Entschädigungen für 385 Passagiere werden ausbezahlt

 

Skycop erkämpft massive Entschädigungszahlungen von Air Baltic

 

Air Baltic lässt zahlreichen Passagieren endlich die ihnen zustehende Entschädigung zukommen. Der Flugrechteexperte Skycop war gegen Air Baltic wegen unbezahlter Flugentschädigungen, die die EU-Verordnung 261/2004 bei Verspätungen und Ausfällen vorsieht, vor Gericht gezogen. Das Unternehmen leitete allein in Litauen 207 Gerichtsverfahren gegen die lettische Fluggesellschaft ein. Nach einem langwierigen Rechtsstreit unterstützte schließlich auch das Gericht die Forderungen von Skycop. Die fraglichen Fälle summieren sich auf rund 120.000 Euro an nicht geleisteten Entschädigungszahlungen für 385 Passagiere. Weitere Verfahren sind noch in Polen und Lettland anhängig.

“Nach einem heftigen Kampf vor Gericht haben sich Skycop und Air Baltic schließlich auf einen Weg geeinigt, die Fälle beizulegen und die Zahlung der Entschädigungen vorzunehmen. Skycop wird die Zahlungen an die Passagiere abwickeln, sobald Air Baltic das Geld überwiesen hat”, so Nerijus Zaleckas, der Anwalt, der die Interessen von Skycop und den Passagieren vor Gericht vertritt. Air Baltic fliegt von zahlreichen Flughäfen in Deutschland die baltischen Hauptstädte Riga, Tallinn und Vilnius an.

 

“Solche Fälle verändern die Einstellung der Fluggesellschaften. Unternehmen wie Skycop arbeiten gemäß der geltenden EU-Verordnung 261/2004 – und sie sind diejenigen, die die Fluggesellschaften davon überzeugen, das Gesetz einzuhalten. Davon profitieren am Ende alle Fluggäste”, erläutert Zaleckas.
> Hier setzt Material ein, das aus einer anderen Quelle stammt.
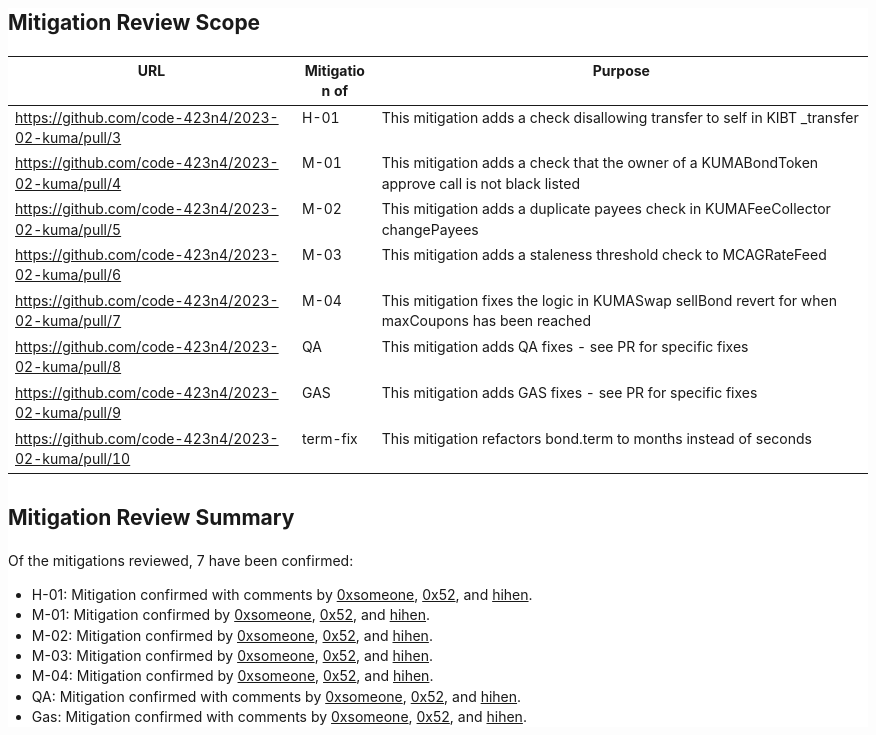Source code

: ## Mitigation Review Scope

| URL                                                  | Mitigation of | Purpose                                                                                         |
| ---------------------------------------------------- | ------------- | ----------------------------------------------------------------------------------------------- |
| https://github.com/code-423n4/2023-02-kuma/pull/3    | H-01          | This mitigation adds a check disallowing transfer to self in KIBT _transfer |
| https://github.com/code-423n4/2023-02-kuma/pull/4    | M-01          | This mitigation adds a check that the owner of a KUMABondToken approve call is not black listed |
| https://github.com/code-423n4/2023-02-kuma/pull/5    | M-02          | This mitigation adds a duplicate payees check in KUMAFeeCollector changePayees|
| https://github.com/code-423n4/2023-02-kuma/pull/6 | M-03          | This mitigation adds a staleness threshold check to MCAGRateFeed |
| https://github.com/code-423n4/2023-02-kuma/pull/7| M-04          | This mitigation fixes the logic in KUMASwap sellBond revert for when maxCoupons has been reached|
| https://github.com/code-423n4/2023-02-kuma/pull/8    | QA          | This mitigation adds QA fixes - see PR for specific fixes|
| https://github.com/code-423n4/2023-02-kuma/pull/9    | GAS          |This mitigation adds GAS fixes - see PR for specific fixes |
| https://github.com/code-423n4/2023-02-kuma/pull/10    | term-fix          |This mitigation refactors bond.term to months instead of seconds |

## Mitigation Review Summary

Of the mitigations reviewed, 7 have been confirmed:

- H-01: Mitigation confirmed with comments by [0xsomeone](https://github.com/code-423n4/2023-03-kuma-mitigation-contest-findings/issues/18), [0x52](https://github.com/code-423n4/2023-03-kuma-mitigation-contest-findings/issues/11), and [hihen](https://github.com/code-423n4/2023-03-kuma-mitigation-contest-findings/issues/4).
- M-01: Mitigation confirmed by [0xsomeone](https://github.com/code-423n4/2023-03-kuma-mitigation-contest-findings/issues/19), [0x52](https://github.com/code-423n4/2023-03-kuma-mitigation-contest-findings/issues/12), and [hihen](https://github.com/code-423n4/2023-03-kuma-mitigation-contest-findings/issues/2).
- M-02: Mitigation confirmed by [0xsomeone](https://github.com/code-423n4/2023-03-kuma-mitigation-contest-findings/issues/20), [0x52](https://github.com/code-423n4/2023-03-kuma-mitigation-contest-findings/issues/13), and [hihen](https://github.com/code-423n4/2023-03-kuma-mitigation-contest-findings/issues/3).
- M-03: Mitigation confirmed by [0xsomeone](https://github.com/code-423n4/2023-03-kuma-mitigation-contest-findings/issues/21), [0x52](https://github.com/code-423n4/2023-03-kuma-mitigation-contest-findings/issues/14), and [hihen](https://github.com/code-423n4/2023-03-kuma-mitigation-contest-findings/issues/6).
- M-04: Mitigation confirmed by [0xsomeone](https://github.com/code-423n4/2023-03-kuma-mitigation-contest-findings/issues/22), [0x52](https://github.com/code-423n4/2023-03-kuma-mitigation-contest-findings/issues/15), and [hihen](https://github.com/code-423n4/2023-03-kuma-mitigation-contest-findings/issues/5).
- QA: Mitigation confirmed with comments by [0xsomeone](https://github.com/code-423n4/2023-03-kuma-mitigation-contest-findings/issues/23), [0x52](https://github.com/code-423n4/2023-03-kuma-mitigation-contest-findings/issues/16), and [hihen](https://github.com/code-423n4/2023-03-kuma-mitigation-contest-findings/issues/7).
- Gas: Mitigation confirmed with comments by [0xsomeone](https://github.com/code-423n4/2023-03-kuma-mitigation-contest-findings/issues/24), [0x52](https://github.com/code-423n4/2023-03-kuma-mitigation-contest-findings/issues/17), and [hihen](https://github.com/code-423n4/2023-03-kuma-mitigation-contest-findings/issues/8).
Skycop betont, dass zunächst immer eine außergerichtliche Einigung angestrebt wird. Klagen werden nur erhoben, wenn es keine andere Möglichkeit mehr gibt, zu einer Einigung zu kommen. Derzeit reicht das Unternehmen 160 Klagen gegen eine Fluggesellschaft in Polen ein. Weitere Rechtsstreitigkeiten laufen in Spanien oder stehen auch in Deutschland kurz vor dem Beginn. Derzeit ist der Flugrechtespezialist in Gerichtsverfahren gegen Air Baltic, Ryanair, Swiss Air Lines, Iberia, Vueling, Enter Air, Smartwings Polen, Ukraine International Airlines und weitere Fluggesellschaften involviert.